How to trick compiler to optimize memory reading?


I heard about compiler optimizations.

For example the one when:

while(myBool)
    doStuff();

compiler knows you do not modify myBool inside a while loop, it just read myBool once and doesn't check it every time.

This can be affected by volatile keyword right?

So I have tried to "trick" compiler, it thinks value was not changed.

int main()
{
    struct st 
    {
        int a;
        int b; //I want to make difference by writing volatile here
    }s;

    s.b = 1;

    while(s.b > 0)
    {
        *((&s.a)+1) = 0;
        std::cout << "test" << std::endl;
    }
}

But even with full optimizations turned on (vs2012), this does not trick the compiler. This is probably very lame trick :)

How can I trick it? Is it even possible?

My goal is to create simple single-threaded program, which prints "test" with volatile keyword used and prints infinite-times "test" without the keyword.

EDIT: Unfortunately I am not good with assembler, so I really can not read if the memory reading was optimized out in the first place :)


Solution

  • What you're doing is undefined behavior. You can't access s.b by writing to *((&s.a)+1) instead since there's no guarantee that s.a and s.b don't have any padding bytes between them.

    If you want to force there to be no padding, look into your compiler options. For GCC/Clang, you'd declare the structure with __attribute__((packed)). For MSVC, you'd use the #pragma pack directive.

    There's no good reason to be accessing s.b through s.a using that code. What you should really do in this case, assuming you have a good reason for not accessing s.b directly, is use an array (volatile, if need be). Arrays are guaranteed to be contiguous in memory without needing special attributes/pragmas.

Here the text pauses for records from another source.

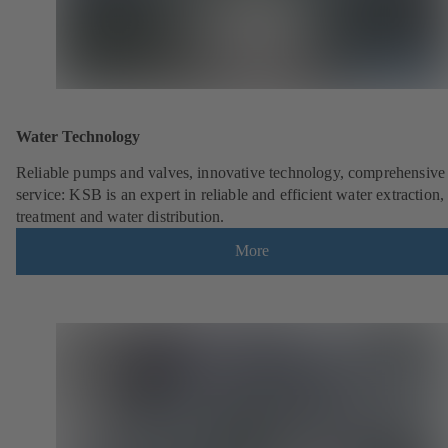
Water Technology
Reliable pumps and valves, innovative technology, comprehensive
service: KSB is an expert in reliable and efficient water extraction,
treatment and water distribution.
More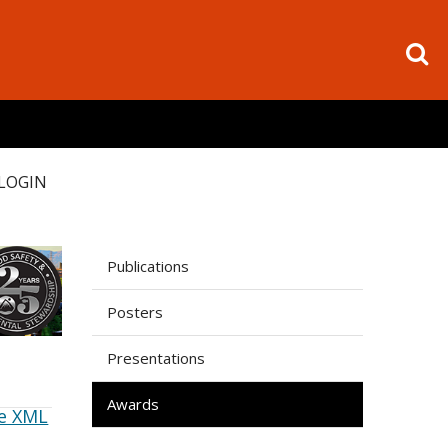
LOGIN
Publications
Posters
Presentations
Awards
e XML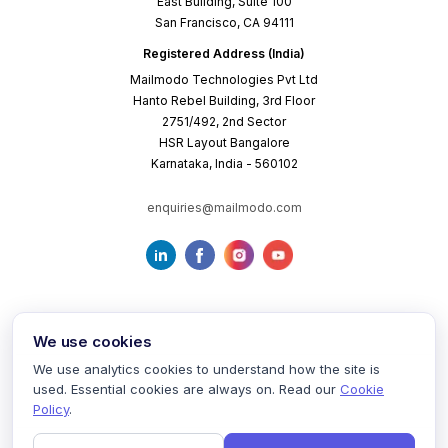
East Building, Suite 100
San Francisco, CA 94111
Registered Address (India)
Mailmodo Technologies Pvt Ltd
Hanto Rebel Building, 3rd Floor
2751/492, 2nd Sector
HSR Layout Bangalore
Karnataka, India - 560102
enquiries@mailmodo.com
We use cookies
We use analytics cookies to understand how the site is
used. Essential cookies are always on. Read our
Cookie
Terms of Service
Privacy Policy
Cookie Policy
Policy
.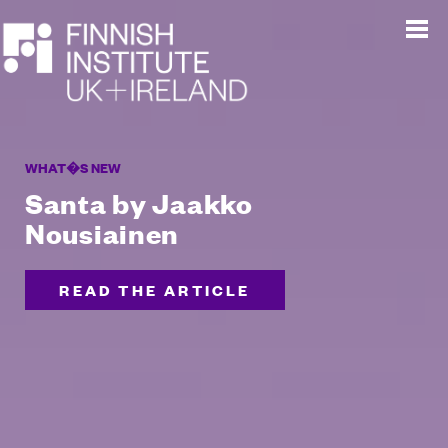
WHAT�S NEW
Santa by Jaakko
Nousiainen
READ THE ARTICLE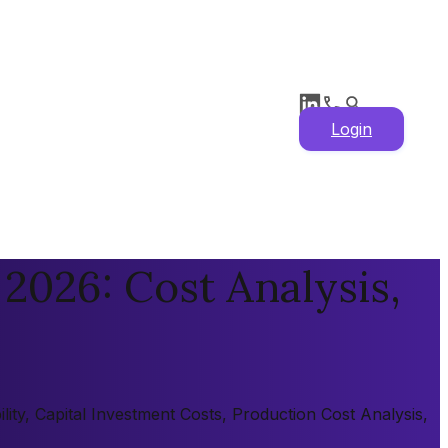
Login
2026: Cost Analysis,
ity, Capital Investment Costs, Production Cost Analysis,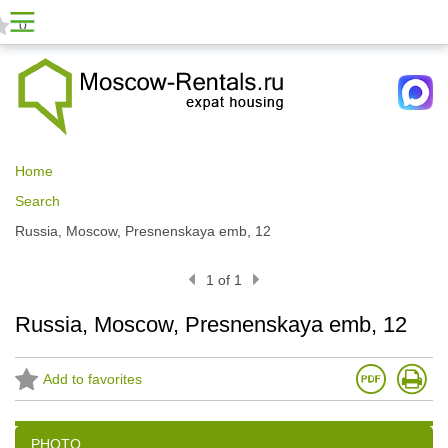
0
Home
Search
Russia, Moscow, Presnenskaya emb, 12
1 of 1
Russia, Moscow, Presnenskaya emb, 12
Add to favorites
PHOTO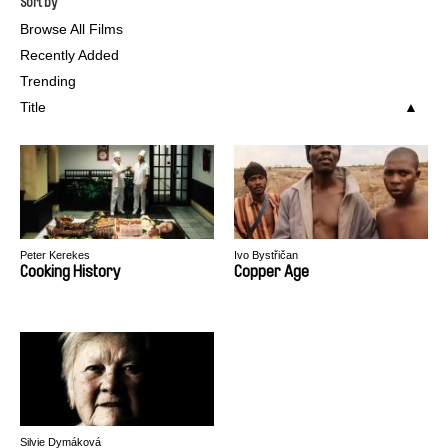
Sort by
Browse All Films
Recently Added
Trending
Title
Peter Kerekes
Ivo Bystřičan
Cooking History
Copper Age
Silvie Dymáková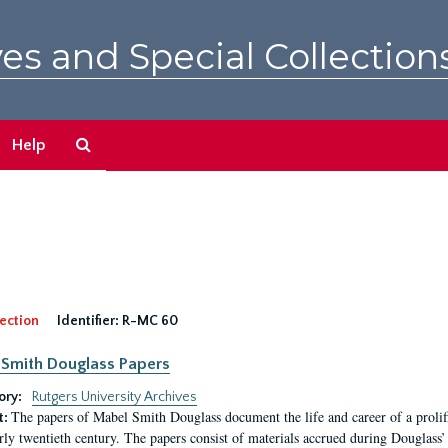
es and Special Collection
Search
Help
The
Archives
ection
Identifier:
R-MC 60
Smith Douglass Papers
ory:
Rutgers University Archives
The papers of Mabel Smith Douglass document the life and career of a proli
t:
arly twentieth century. The papers consist of materials accrued during Douglass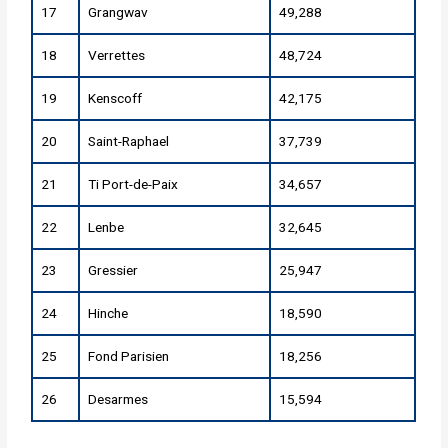
17
Grangwav
49,288
18
Verrettes
48,724
19
Kenscoff
42,175
20
Saint-Raphael
37,739
21
Ti Port-de-Paix
34,657
22
Lenbe
32,645
23
Gressier
25,947
24
Hinche
18,590
25
Fond Parisien
18,256
26
Desarmes
15,594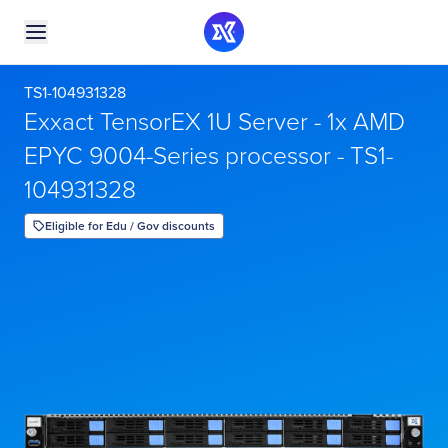
TS1-104931328
Exxact TensorEX 1U Server - 1x AMD
EPYC 9004-Series processor - TS1-
104931328
Eligible for Edu / Gov discounts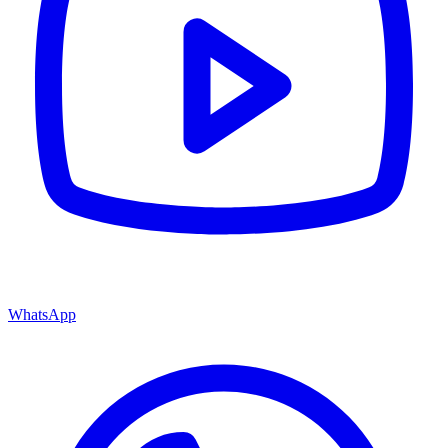
WhatsApp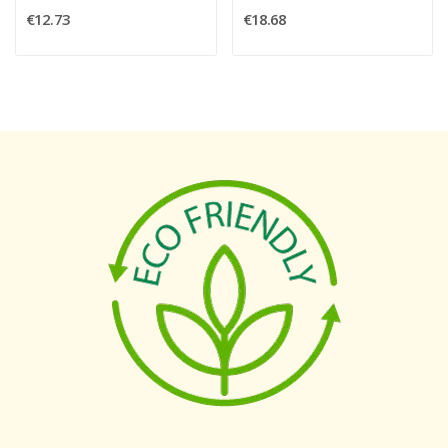
€12.73
€18.68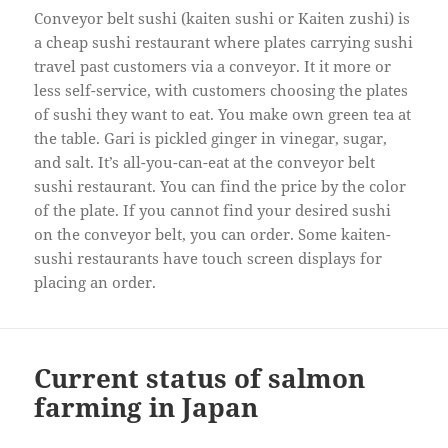
Conveyor belt sushi (kaiten sushi or Kaiten zushi) is
a cheap sushi restaurant where plates carrying sushi
travel past customers via a conveyor. It it more or
less self-service, with customers choosing the plates
of sushi they want to eat. You make own green tea at
the table. Gari is pickled ginger in vinegar, sugar,
and salt. It’s all-you-can-eat at the conveyor belt
sushi restaurant. You can find the price by the color
of the plate. If you cannot find your desired sushi
on the conveyor belt, you can order. Some kaiten-
sushi restaurants have touch screen displays for
placing an order.
Current status of salmon
farming in Japan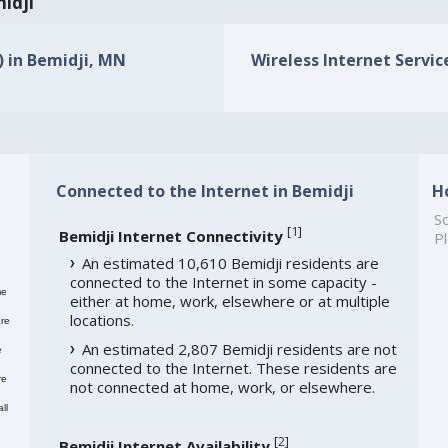
midji
) in Bemidji, MN
Wireless Internet Servic
Connected to the Internet in Bemidji
H
So
[
1
]
Bemidji Internet Connectivity
Pl
An estimated 10,610 Bemidji residents are
connected to the Internet in some capacity -
me
either at home, work, elsewhere or at multiple
locations.
re
An estimated 2,807 Bemidji residents are not
e
connected to the Internet. These residents are
re
not connected at home, work, or elsewhere.
ll
[
2
]
Bemidji Internet Availability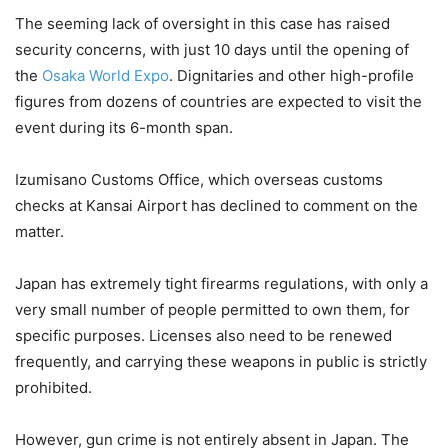
The seeming lack of oversight in this case has raised
security concerns, with just 10 days until the opening of
the
Osaka World Expo
. Dignitaries and other high-profile
figures from dozens of countries are expected to visit the
event during its 6-month span.
Izumisano Customs Office, which overseas customs
checks at Kansai Airport has declined to comment on the
matter.
Japan has extremely tight firearms regulations, with only a
very small number of people permitted to own them, for
specific purposes. Licenses also need to be renewed
frequently, and carrying these weapons in public is strictly
prohibited.
However, gun crime is not entirely absent in Japan. The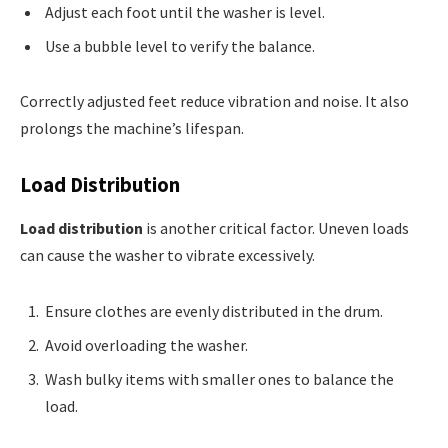
Adjust each foot until the washer is level.
Use a bubble level to verify the balance.
Correctly adjusted feet reduce vibration and noise. It also
prolongs the machine’s lifespan.
Load Distribution
Load distribution
is another critical factor. Uneven loads
can cause the washer to vibrate excessively.
Ensure clothes are evenly distributed in the drum.
Avoid overloading the washer.
Wash bulky items with smaller ones to balance the
load.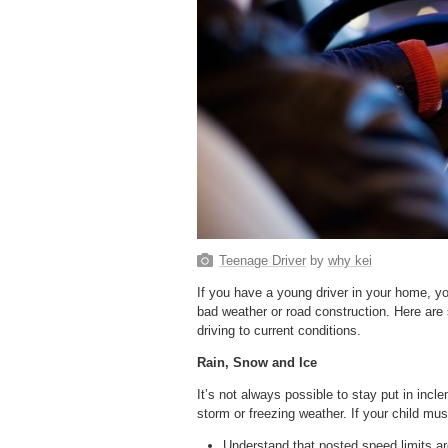
Teenage Driver
by
why kei
If you have a young driver in your home, yo
bad weather or road construction. Here are 
driving to current conditions.
Rain, Snow and Ice
It’s not always possible to stay put in incl
storm or freezing weather. If your child mu
Understand that posted speed limits are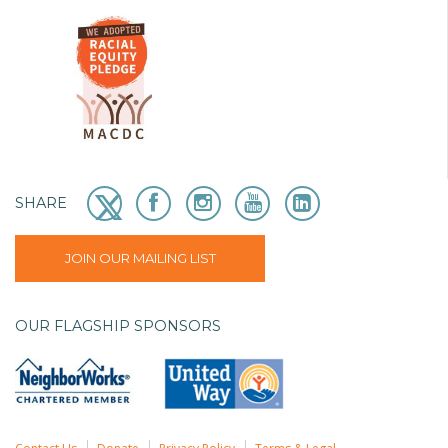
SHARE
JOIN OUR MAILING LIST
OUR FLAGSHIP SPONSORS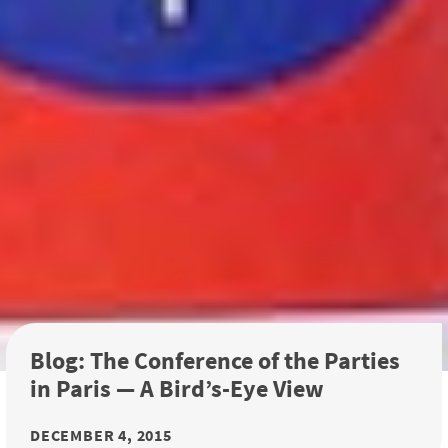
Blog: The Conference of the Parties
in Paris — A Bird’s-Eye View
DECEMBER 4, 2015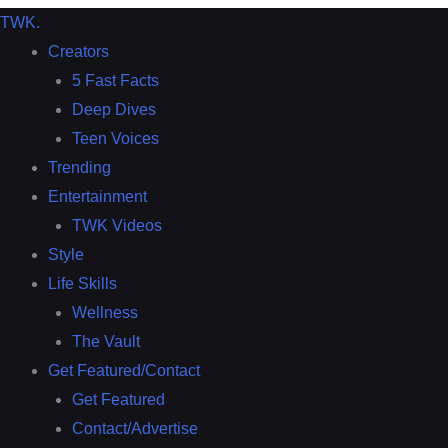
TWK
.
Creators
5 Fast Facts
Deep Dives
Teen Voices
Trending
Entertainment
TWK Videos
Style
Life Skills
Wellness
The Vault
Get Featured/Contact
Get Featured
Contact/Advertise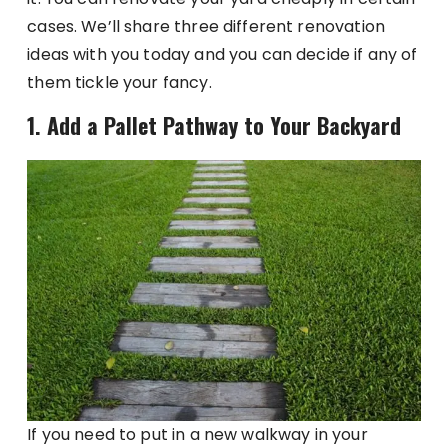
cases. We’ll share three different renovation
ideas with you today and you can decide if any of
them tickle your fancy.
1. Add a Pallet Pathway to Your Backyard
If you need to put in a new walkway in your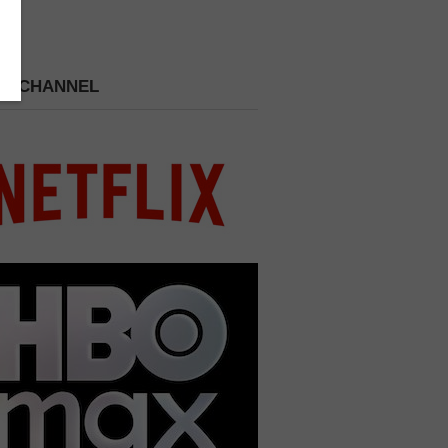
 A CHANNEL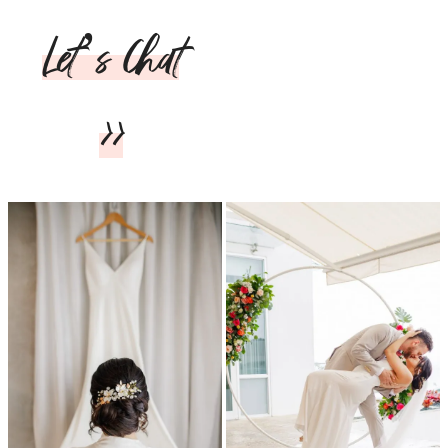
Let’s Chat
>>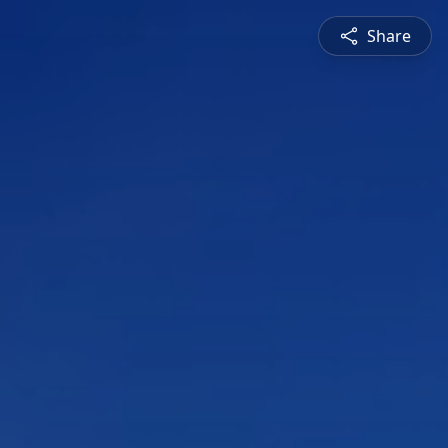
Share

    Furthermore, the compiler won't make certain optimizations in some cases: if i is a variable and you write to a[i] followed by a read of a[1], the compiler can't assume that a[1] wasn't just written to, so it won't be able to cache it in a register. Whereas if you have two unrelated variables a and b and you write to *(&a+1) and then read from b, the compiler will assume that b was not just written to. That's one very good reason why *(&a+1) is undefined behavior, since it leads the compiler to make untrue assumptions and cause your program to behave in strange ways.